#rentrée2020 : « Le public mettra du temps à se réhabituer aux concerts » (S. Marrel, Caramba)
Par Thomas Corlin | Le | Diffusion, booking
Comment la culture prépare-t-elle sa rentrée 2020 alors que persistent les incertitudes autour de la crise de la Covid-19 ? Culture Matin interroge différents acteurs du secteur au fil de l’été. Aujourd’hui, Sandrine Marrel, directrice du booking chez le producteur-tourneur Caramba Culture Live (Jean Louis Murat, Claudio Capéo…).
Quels artistes de votre catalogue ont été empêchés de tourner par la crise sanitaire ?
On ne peut pas faire de « tournées gruyères », où certaines des dates sur lesquelles nous comptions ne se font pas ; c’est contraire à la mécanique du métier.

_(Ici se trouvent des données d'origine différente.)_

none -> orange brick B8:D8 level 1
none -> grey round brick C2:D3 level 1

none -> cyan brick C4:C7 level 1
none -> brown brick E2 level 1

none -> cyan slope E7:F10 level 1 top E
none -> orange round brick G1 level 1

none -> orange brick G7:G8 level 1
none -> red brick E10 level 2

Le confinement est tombé en plein milieu d’une grosse tournée des Zénith de Claudio Capeo. Nous l’avons reportée deux fois, puis une troisième fois, en mai 2021. Nous devions aussi faire tourner des artistes internationaux comme Dropkick Murphys ou Tones and I sur l’été. Le lancement de l’album d’Hochi a également été décalé, et avec lui la tournée qui devait suivre cet automne.

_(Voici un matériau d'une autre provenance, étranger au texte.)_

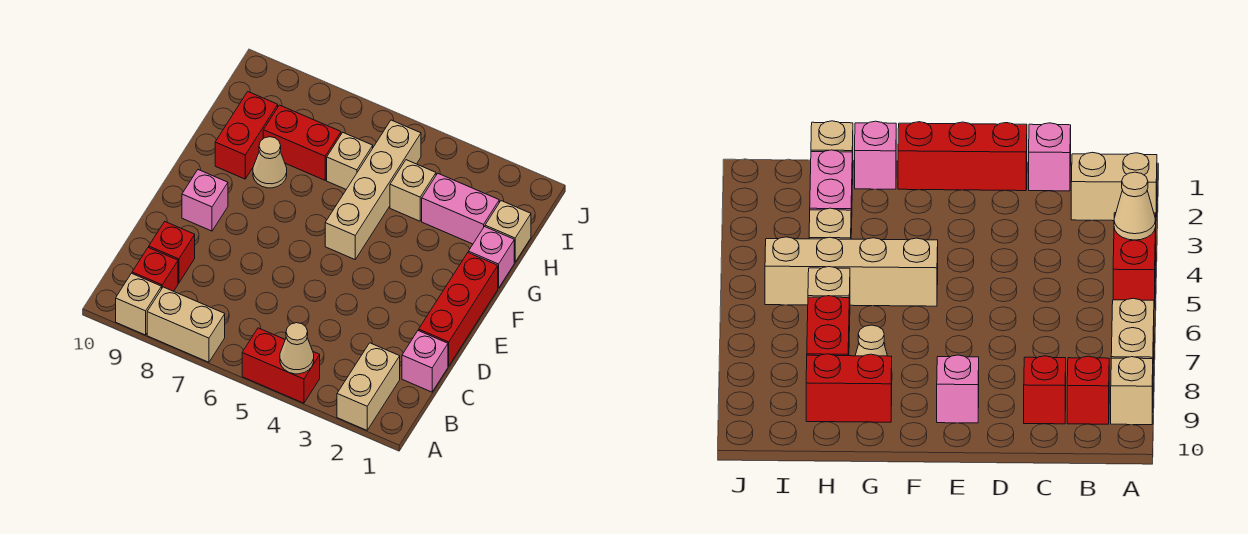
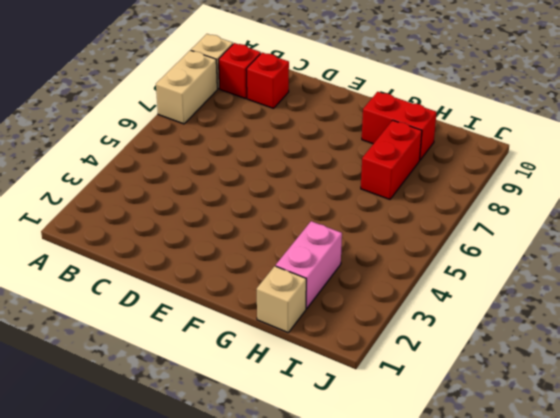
none -> tan brick A2:B2 level 1
none -> red brick A4:A5 level 1
none -> pink brick C1 level 1

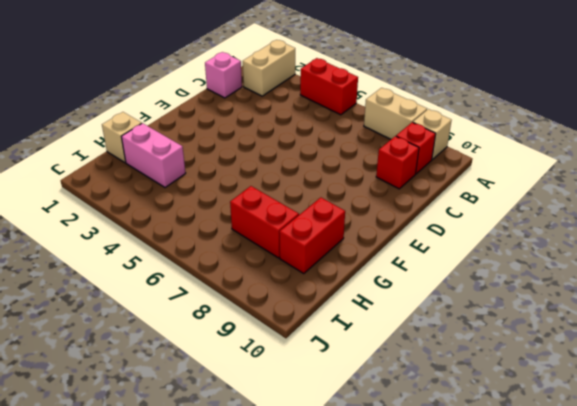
none -> red brick D1:F1 level 1
none -> pink brick E9 level 1
none -> tan brick F5:I5 level 1

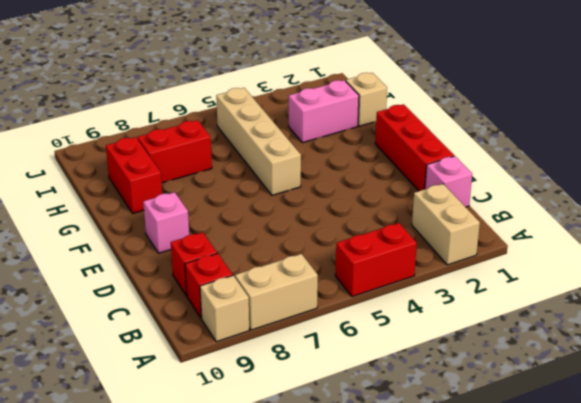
none -> pink brick G1 level 1
none -> tan cone G8 level 1
none -> tan brick H4 level 1

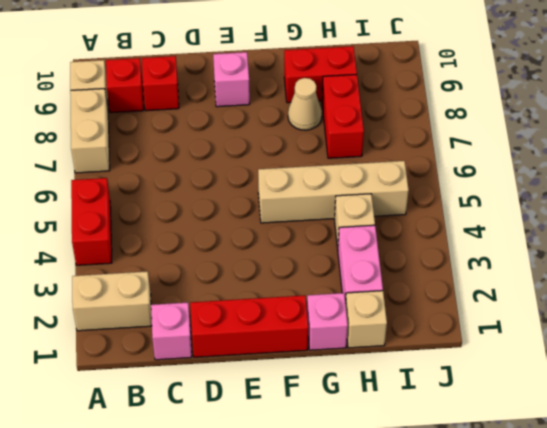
none -> tan brick H6 level 1
none -> tan cone A4 level 2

Nous n’avons malheureusement pas pu reporter toutes les dates concernées, ce qui complique certaines tournées. On ne peut pas faire de « tournées gruyères », où certaines des dates sur lesquelles nous comptions ne se font pas ; c’est contraire à la mécanique du métier. On essaye donc tant que possible de dérouler tout ce qui était prévu initialement pour limiter la casse.
Notre chiffre d’affaire s’est donc divisé par 6 ou 7. On est un gros indépendant, nous sommes 37 salariés, et pour des structures comme les nôtres, c’est un peu la double peine. Les marges dans notre secteur sont déjà très faibles ; alors, si elles disparaissent, il s’agit de survivre. Les mesures d’urgence ne pourront peut-être jamais rattraper ces pertes.
L’accompagnement d’artistes et la logistique administrative ont-elles été complexes à mener ?
Nous sommes passés en activité partielle, mais nous avons eu un énorme surcroît de travail.
Le paradoxe, c’est que nous sommes passés en activité partielle, mais que nous avons eu un énorme surcroît de travail pour penser, repenser, abandonner et reprendre des plannings de tournée. Même sans les concerts, la gestion de ces plans de tournée constamment remis en cause est minante.
Côté artistes, tout le monde ne fait pas face à la situation de la même manière. Forcément, ceux qui ont plus de bouteille sont plus patients que les plus jeunes. Ceux qui le pouvaient ont peaufiné leur projet. Il y a eu aussi des rythmes différents de prise de conscience, selon les pays, les mentalités.
Comment la rentrée s’organise-t-elle, de votre côté ?
Une des inconnues qui nous préoccupent le plus, c’est le retour du public. Les jeunes reviendront peut-être assez facilement, mais qu’en est-il des autres ? Certains de nos artistes, comme Claudio Capeo, ont un public très large, familial. Quand celui-ci aura-t-il assez confiance pour revenir en concert ? Il faudra laisser le temps au public de reprendre l’habitude d’acheter des billets de concert. Dans les études qui paraissent actuellement, il est bien dit que les gens ont hâte de revenir en concert, mais uniquement lorsque le virus aura disparu !
Côté salles, nous avons programmés quelques petits concerts cet automne, sous réserve de confirmation. La réouverture de ces lieux dépendra des directeurs, des préfets, des nouvelles directives. Certains refusent déjà d’ouvrir en jauge partielle. Pendant ce temps, ce report de calendrier provoque un embouteillage qui nous projette sur des dates très éloignées.
Aussi, on réfléchit à l’économie du secteur. On voit bien, par exemple, avec les problèmes de remboursement que rencontre France Billet, que nos modèles doivent être mis à plat. On s’interroge aussi sur une diversification de notre activité chez Caramba, au cas où la situation actuelle viendrait à devenir courante.